* _Extract to read_:
# # # #
Agency overview
- Formed: 1840; 186 years ago
- Employees: 1,937 (2020)
- Volunteers: 165 (2020)
- Annual budget: £80.1 million

Jurisdictional structure
- Operations jurisdiction: Warwickshire, England
- Jurisdictional area shown within England
- Size: 762 square miles (1,970 km^{2})
- Population: 554,002
- Legal jurisdiction: England & Wales
- Constituting instrument: Police Act 1996;
- General nature: Local civilian police;

Operational structure
- Overseen by: His Majesty's Inspectorate of Constabulary and Fire & Rescue Services; Independent Office for Police Conduct;
- Headquarters: Leek Wootton
- Police officers: 1,126 (2024); 64 special constables (2024);
- PCSOs: 58 (2024)
- Police and crime commissioner responsible: Philip Seccombe;
- Agency executive: Alex Franklin-Smith, Chief constable;
- Districts/Boroughs: 2 districts and 3 boroughs

Facilities
- Stations: 15

Website
- www.warwickshire.police.uk

= Warwickshire Police =

English territorial police force

Warwickshire Police is the territorial police force responsible for policing Warwickshire in England. It is the second smallest territorial police force in England and Wales after the City of London Police, with 1,126 regular officers as of July 2024. The resident population of the force area is 554,002.
# # # #
Saved data entries:
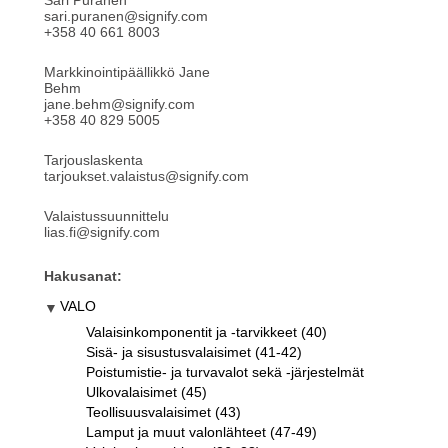
Sari Puranen
sari.puranen@signify.com
+358 40 661 8003
Markkinointipäällikkö Jane
Behm
jane.behm@signify.com
+358 40 829 5005
Tarjouslaskenta
tarjoukset.valaistus@signify.com
Valaistussuunnittelu
lias.fi@signify.com
Hakusanat:
VALO
Valaisinkomponentit ja -tarvikkeet (40)
Sisä- ja sisustusvalaisimet (41-42)
Poistumistie- ja turvavalot sekä -järjestelmät
Ulkovalaisimet (45)
Teollisuusvalaisimet (43)
Lamput ja muut valonlähteet (47-49)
# # # #
* _Work item 1_: List each group of personnel that the Warwickshire Police text gives a number for, along with that number and its year.
* _Work item 2_: Echo the Warwickshire Police text word for word, starting at "- Population: 554,002" and ending at "PCSOs: 58 (2024)".
The records play no part in what comes next.

* _Task solution 1_:
- Employees: 1,937 (2020)
- Volunteers: 165 (2020)
- Police officers: 1,126 (2024)
- Special constables: 64 (2024)
- PCSOs: 58 (2024)

* _Task solution 2_:
- Population: 554,002
- Legal jurisdiction: England & Wales
- Constituting instrument: Police Act 1996;
- General nature: Local civilian police;

Operational structure
- Overseen by: His Majesty's Inspectorate of Constabulary and Fire & Rescue Services; Independent Office for Police Conduct;
- Headquarters: Leek Wootton
- Police officers: 1,126 (2024); 64 special constables (2024);
- PCSOs: 58 (2024)